I could tell my bestie was going to try to dance around the news.
“Talk!” I huffed.
“First of all, she was forced to sign an NDA by some bigshot New York attorney so I had to figure out the clues she’d dropped. Second, I think she’s nervous about working with Beckett. It’s not what she said, but how she acted. Becky did say the attorney made certain she was aware that ‘the buyer’ was only in town to get the place on the market and he wanted no one to know he was here.”
“Fuck,” Jenny breathed.
The rush of excitement gave way to something much darker. “Oh.” That’s all I could manage to say at this point. He was still being cautious. That meant he wasn’t certain the threat no longer existed.
But the news hit me hard, so much so I rose to my feet. While my legs were shaking, I needed some air. Lots of fucking air. I moved to the door leading to the back deck, doing what I could to keep from losing it. Once outside, I slammed my hands on the railing. How fucking dare he act as if he could return to town without seeing me? Did he really think selling and escaping was the best thing to do?
I was fuming, the anger increasing with every breath I took. Why would he do something like that? The answer was so easy, so fucking easy.
Because he’d never cared about me in the first place. How could he? We hadn’t really known each other. Other than from our intimacy.
What we’d shared had been a farce, a blip in time because we’d been snowed in. As soon as he’d been able to run away, he had. Just like always. At least according to the man himself, the worthless fuck.
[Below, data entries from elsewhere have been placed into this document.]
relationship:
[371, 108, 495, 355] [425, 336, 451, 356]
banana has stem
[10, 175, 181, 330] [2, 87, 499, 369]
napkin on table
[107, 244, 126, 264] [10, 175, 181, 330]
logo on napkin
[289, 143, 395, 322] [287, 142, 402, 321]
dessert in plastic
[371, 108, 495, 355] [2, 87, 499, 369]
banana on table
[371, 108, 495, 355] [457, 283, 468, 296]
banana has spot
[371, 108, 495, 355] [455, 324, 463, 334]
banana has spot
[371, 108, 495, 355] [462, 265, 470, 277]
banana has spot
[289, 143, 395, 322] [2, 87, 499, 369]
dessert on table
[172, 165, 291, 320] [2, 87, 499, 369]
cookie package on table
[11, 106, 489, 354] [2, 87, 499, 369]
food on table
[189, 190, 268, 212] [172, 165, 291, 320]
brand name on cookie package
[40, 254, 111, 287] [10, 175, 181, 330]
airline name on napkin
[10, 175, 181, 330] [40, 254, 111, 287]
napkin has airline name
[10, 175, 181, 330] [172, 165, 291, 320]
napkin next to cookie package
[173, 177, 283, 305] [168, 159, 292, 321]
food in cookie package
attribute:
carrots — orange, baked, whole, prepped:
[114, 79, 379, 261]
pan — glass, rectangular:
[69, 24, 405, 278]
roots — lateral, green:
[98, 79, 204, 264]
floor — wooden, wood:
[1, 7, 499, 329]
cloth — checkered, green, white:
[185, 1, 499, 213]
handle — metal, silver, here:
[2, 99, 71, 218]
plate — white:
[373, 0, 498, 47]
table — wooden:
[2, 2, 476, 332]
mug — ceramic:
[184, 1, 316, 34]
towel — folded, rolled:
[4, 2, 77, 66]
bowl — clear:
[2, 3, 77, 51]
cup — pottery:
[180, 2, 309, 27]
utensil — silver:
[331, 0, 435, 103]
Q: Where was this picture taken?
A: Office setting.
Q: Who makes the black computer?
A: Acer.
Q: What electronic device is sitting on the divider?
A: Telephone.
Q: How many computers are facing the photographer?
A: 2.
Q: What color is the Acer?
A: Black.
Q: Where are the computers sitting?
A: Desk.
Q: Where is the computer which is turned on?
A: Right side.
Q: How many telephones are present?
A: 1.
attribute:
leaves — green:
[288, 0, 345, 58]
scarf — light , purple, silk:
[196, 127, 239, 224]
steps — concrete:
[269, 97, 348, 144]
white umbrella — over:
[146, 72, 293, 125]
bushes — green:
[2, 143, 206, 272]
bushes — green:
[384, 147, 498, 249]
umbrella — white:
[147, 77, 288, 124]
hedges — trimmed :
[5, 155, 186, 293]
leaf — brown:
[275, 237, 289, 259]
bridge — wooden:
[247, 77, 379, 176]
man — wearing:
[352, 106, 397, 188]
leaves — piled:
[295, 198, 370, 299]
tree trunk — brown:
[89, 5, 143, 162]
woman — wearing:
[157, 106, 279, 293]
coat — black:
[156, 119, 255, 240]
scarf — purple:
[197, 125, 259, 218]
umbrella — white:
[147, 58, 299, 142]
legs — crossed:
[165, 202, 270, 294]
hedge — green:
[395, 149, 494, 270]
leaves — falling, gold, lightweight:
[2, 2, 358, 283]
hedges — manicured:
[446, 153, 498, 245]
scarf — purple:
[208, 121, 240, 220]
I stomped my boot onto the deck, hating myself for being such a fucking fool. I’d actually believed in some crazy fantasy that one day he might return and sweep me off my feet. What was I? Eleven? No man cared about anything but himself.
Especially a man like Beckett.
Or whatever the fuck his real name was.
As if I should give a damn.
“Are you okay?”
Marjorie’s voice and words were tentative.
“Peachy keen.”
“I’m sorry, honey. But you deserved to know.” She flanked my side, folding her arms and leaning over the railing.
“Fuck that man. To hell with him.”
“I agree. Mostly.”
“What do you mean mostly?”
“I mean,” she started and slowly turned her head. “You’ve missed him. Don’t you dare try and tell me you haven’t. I’ve seen the odd way you look at Brady, wishing his father was in the picture. You didn’t tell me everything that happened during that snowy event, but I’m a smart chick. You fell in love with him. There are often reasons for why people do something, even if the concept is tough to stomach.”
“What the fuck are you saying?”
“I’m saying that if you don’t take this hand-delivered opportunity to talk to him, then you will never forgive yourself. And neither will he. You’re both clueless and I kind of get it, but you share a son, a beautiful baby boy together. That means more than just the fling you said you had. And enjoyed I might add.”
I so wanted to smack her, but she was right. Marjorie was always right with regard to my wacky feelings. “He left and let me think he was dead.”
“For reasons?” Marjorie was prodding me.
“Maybe, but it’s been four years. Four years. Why didn’t he send me a letter? Leave me a text message? Something? Anything?”
“Maybe he was protecting you?”
I laughed bitterly seconds later. “Yeah, well, maybe I didn’t need protection from the bad guys. Maybe I needed it from him.”
“Think of it this way. You won’t know until you find the courage to talk to him. I know my best friend. I’ve seen you through thick and thin, especially when you lost Damen. This is different.”
“You’re right that it’s different.”
“Yet the same,” she said quietly. “Only this time no one died. You’ve been given a second chance. I would hate to see you deny what karma gifted you. It doesn’t happen often. Maybe that’s something you should think about.”
She pushed away from the railing, squeezing my arm.
Maybe she was right, yet the ache I felt was the same as before.
I just didn’t think I could go through the agony of losing him all over again.